[Working data Boundary: Start]

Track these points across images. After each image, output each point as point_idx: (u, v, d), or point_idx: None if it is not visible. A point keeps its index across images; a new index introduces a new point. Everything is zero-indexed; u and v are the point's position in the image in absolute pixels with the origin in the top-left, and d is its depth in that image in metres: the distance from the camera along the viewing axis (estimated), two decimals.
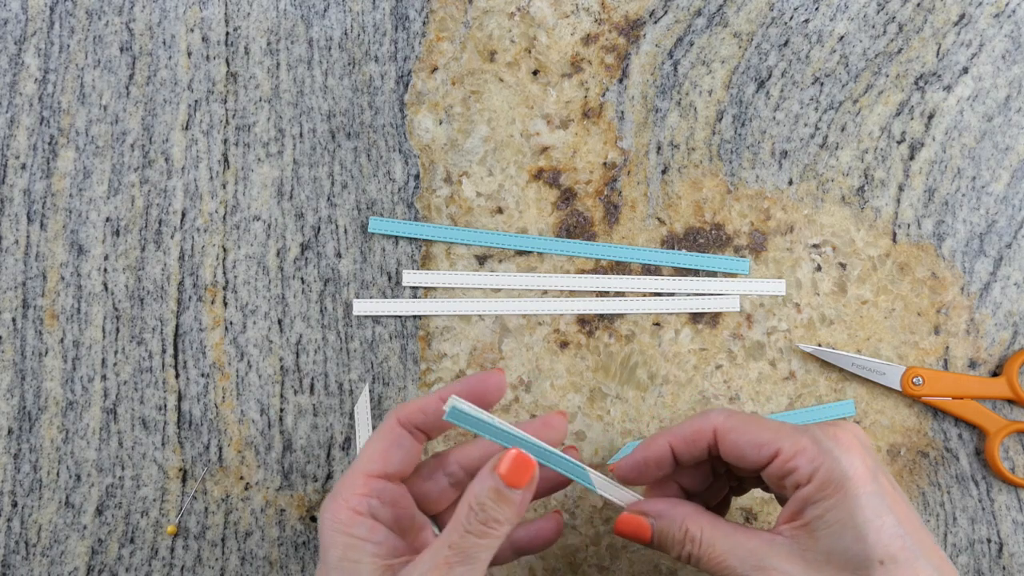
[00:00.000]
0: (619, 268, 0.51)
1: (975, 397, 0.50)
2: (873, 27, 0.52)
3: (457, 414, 0.36)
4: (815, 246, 0.51)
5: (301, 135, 0.52)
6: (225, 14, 0.52)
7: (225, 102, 0.52)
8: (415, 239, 0.51)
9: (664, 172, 0.52)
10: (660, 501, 0.40)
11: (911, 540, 0.35)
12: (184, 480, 0.50)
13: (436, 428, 0.39)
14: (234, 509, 0.50)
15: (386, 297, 0.51)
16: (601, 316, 0.51)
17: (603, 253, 0.51)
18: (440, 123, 0.52)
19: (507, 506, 0.35)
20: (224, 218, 0.51)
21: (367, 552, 0.36)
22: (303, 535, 0.50)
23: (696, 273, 0.51)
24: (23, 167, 0.51)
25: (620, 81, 0.52)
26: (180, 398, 0.50)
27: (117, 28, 0.52)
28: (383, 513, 0.38)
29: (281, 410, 0.50)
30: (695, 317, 0.51)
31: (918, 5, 0.53)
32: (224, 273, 0.51)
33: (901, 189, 0.52)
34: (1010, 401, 0.50)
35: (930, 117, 0.52)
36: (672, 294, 0.51)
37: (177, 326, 0.51)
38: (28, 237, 0.51)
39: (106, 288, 0.51)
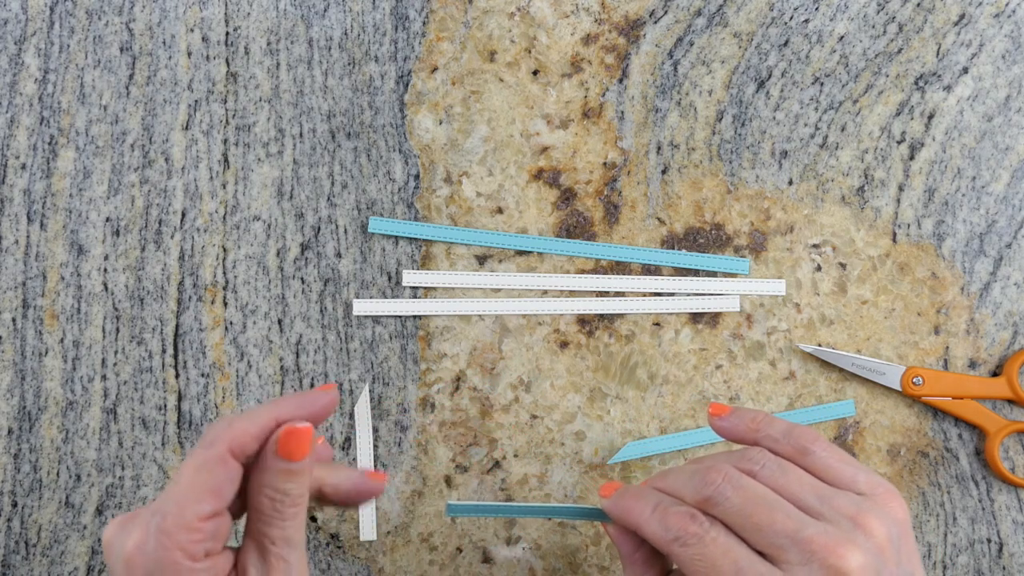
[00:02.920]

[Working data Boundary: End]

Word for word, give the entries back in full; the pictures do not belong in the copy.

Track these points across images. After each image, output each point as point_idx: (u, v, d), or point_idx: None if it is not visible. A point keeps its index across images; a new index introduces a new point. Everything is zero-indexed; u and v are the point's position in the image in absolute pixels with the origin in the top-left, and d is its depth in that image in metres: the distance from the camera along the viewing axis (estimated), two decimals.
[00:00.000]
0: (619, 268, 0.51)
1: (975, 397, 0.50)
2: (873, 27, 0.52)
3: (457, 414, 0.36)
4: (815, 246, 0.51)
5: (301, 135, 0.52)
6: (225, 14, 0.52)
7: (225, 102, 0.52)
8: (415, 239, 0.51)
9: (664, 172, 0.52)
10: (660, 501, 0.40)
11: (911, 540, 0.35)
12: (184, 480, 0.50)
13: (436, 428, 0.39)
14: (234, 509, 0.50)
15: (386, 297, 0.51)
16: (601, 316, 0.51)
17: (603, 253, 0.51)
18: (440, 123, 0.52)
19: (507, 506, 0.35)
20: (224, 218, 0.51)
21: (367, 552, 0.36)
22: (303, 535, 0.50)
23: (696, 273, 0.51)
24: (23, 167, 0.51)
25: (620, 81, 0.52)
26: (180, 398, 0.50)
27: (117, 28, 0.52)
28: (383, 513, 0.38)
29: (281, 410, 0.50)
30: (695, 317, 0.51)
31: (918, 5, 0.53)
32: (224, 273, 0.51)
33: (901, 189, 0.52)
34: (1010, 401, 0.50)
35: (930, 117, 0.52)
36: (672, 294, 0.51)
37: (177, 326, 0.51)
38: (28, 237, 0.51)
39: (106, 288, 0.51)
[00:02.920]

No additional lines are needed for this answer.